= Viva (Canadian magazine) =

Canadian lifestyle magazine

Viva magazine is a Canadian natural health celebrity magazine and the original balanced living publication. It was launched in November 2004.

==History and profile==
Viva was founded by Olivier Felicio, is published six times per year and circulates within Canada throughout Loblaws, health food stores, pharmacies and salons. It is a free publication under the Rive Gauche Media Publishing umbrella.
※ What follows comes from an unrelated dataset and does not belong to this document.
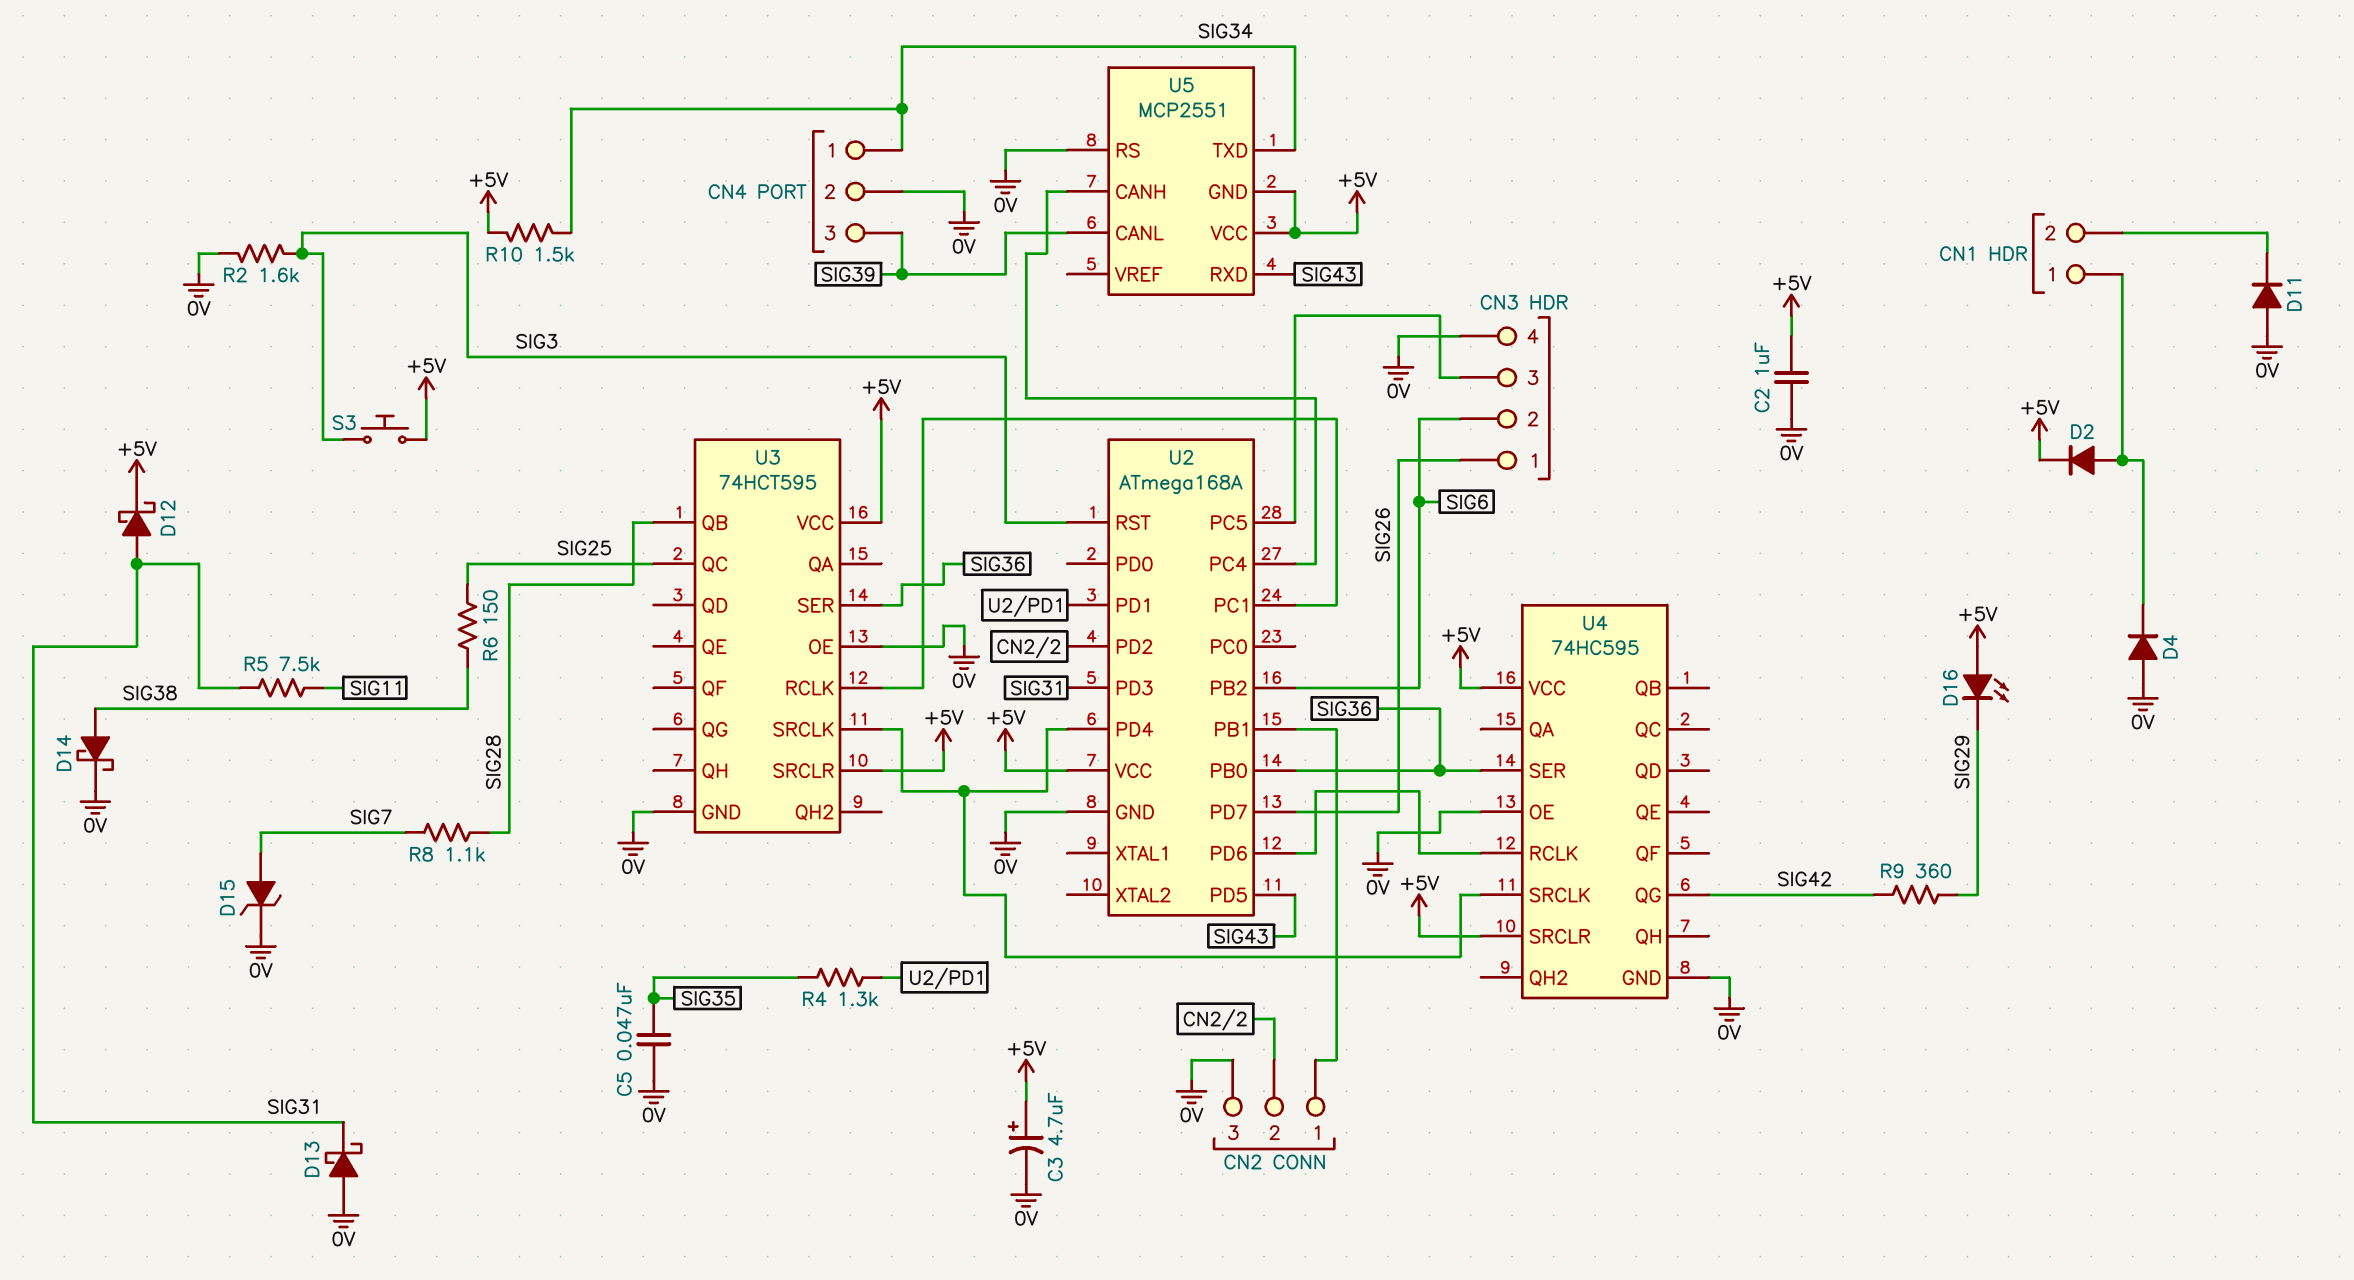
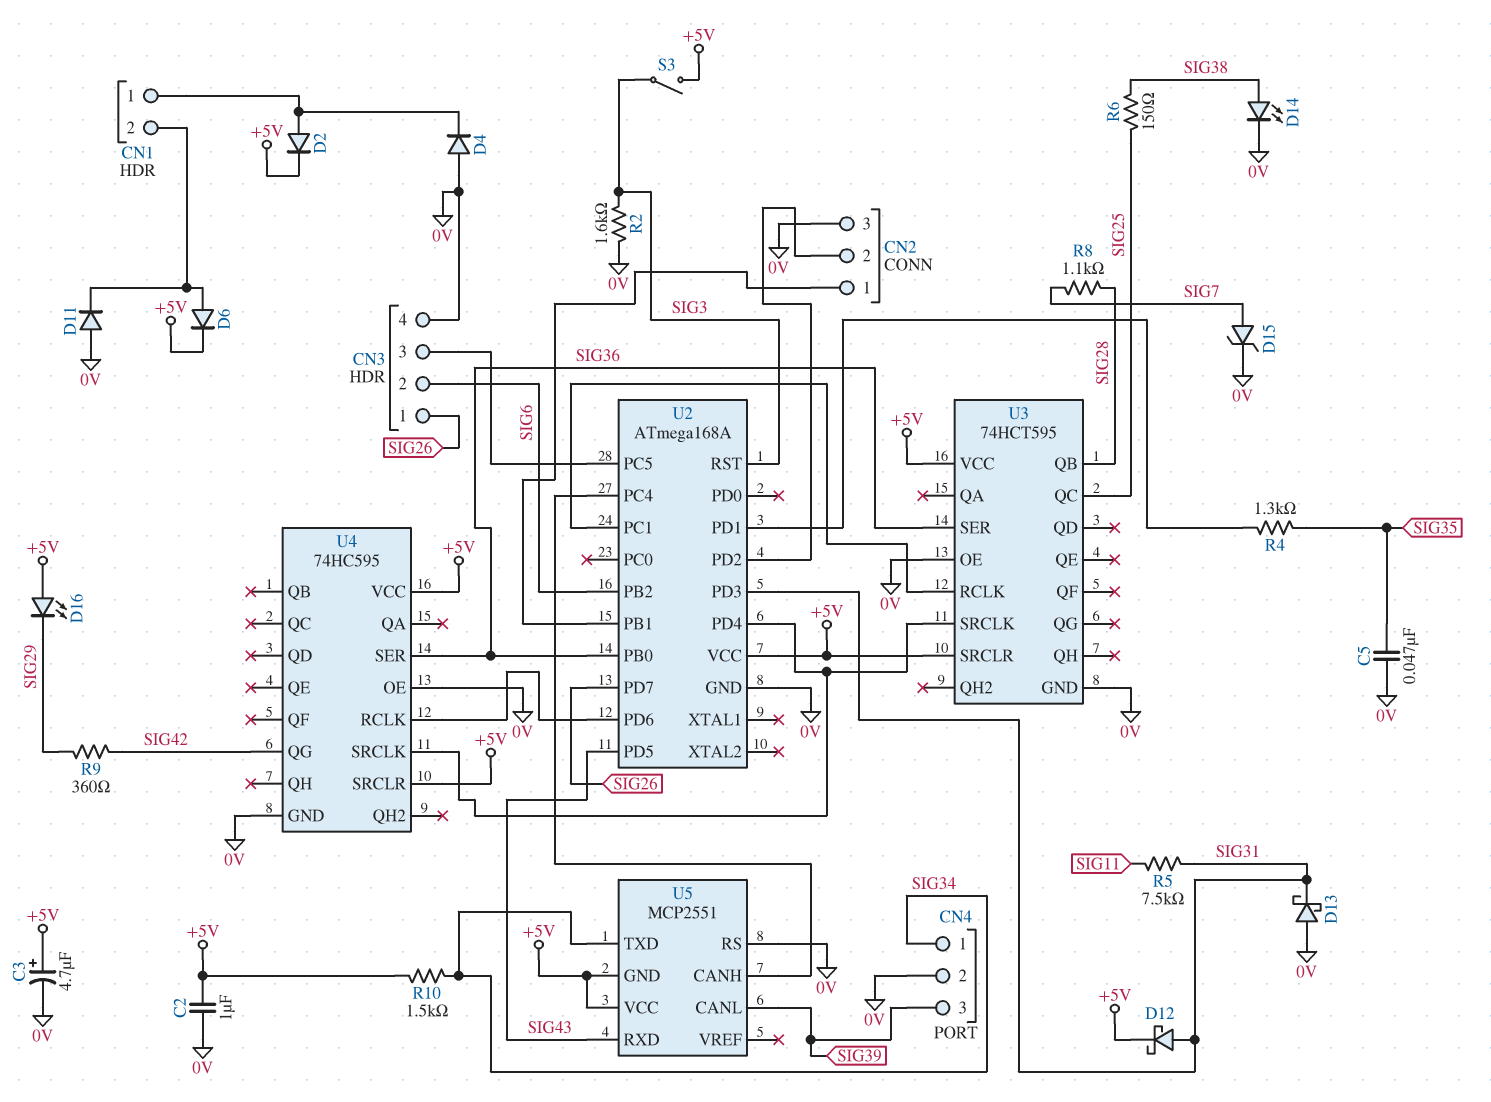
D6: none -> diode (A CN1/2, K +5V)
D14: schottky (A SIG38, K 0V) -> LED (A SIG38, K 0V)
S3: button (+5V, SIG3) -> switch (+5V, SIG3)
Celebrities who have appeared on the cover of Viva Magazine include Serena Williams, Taraji P. Henson, Patricia Arquette, Maria Bello, Courteney Cox, Patricia Heaton, Marg Helgenberger, Rachel Hunter, Jennifer Love Hewitt, Alyssa Milano, Kathryn Morris, Julia Ormond, Ana Ortiz, Jaime Pressly, Vanessa Williams, Cheryl Ladd, Heidi Klum and Christina Applegate.

Health topics featured in the magazine include fibromalgia, cancer, joint pain, menopause, allergies and celiac disease. Beauty topics covered in the magazine include hair removal, winter skin care, lip care, wrinkles-anti-aging, and acne treatments.

In 2011 the circulation of Viva was 45,000 copies. The magazine stopped printing copies in early 2019 with the Winter 2018/2019 being its last issue.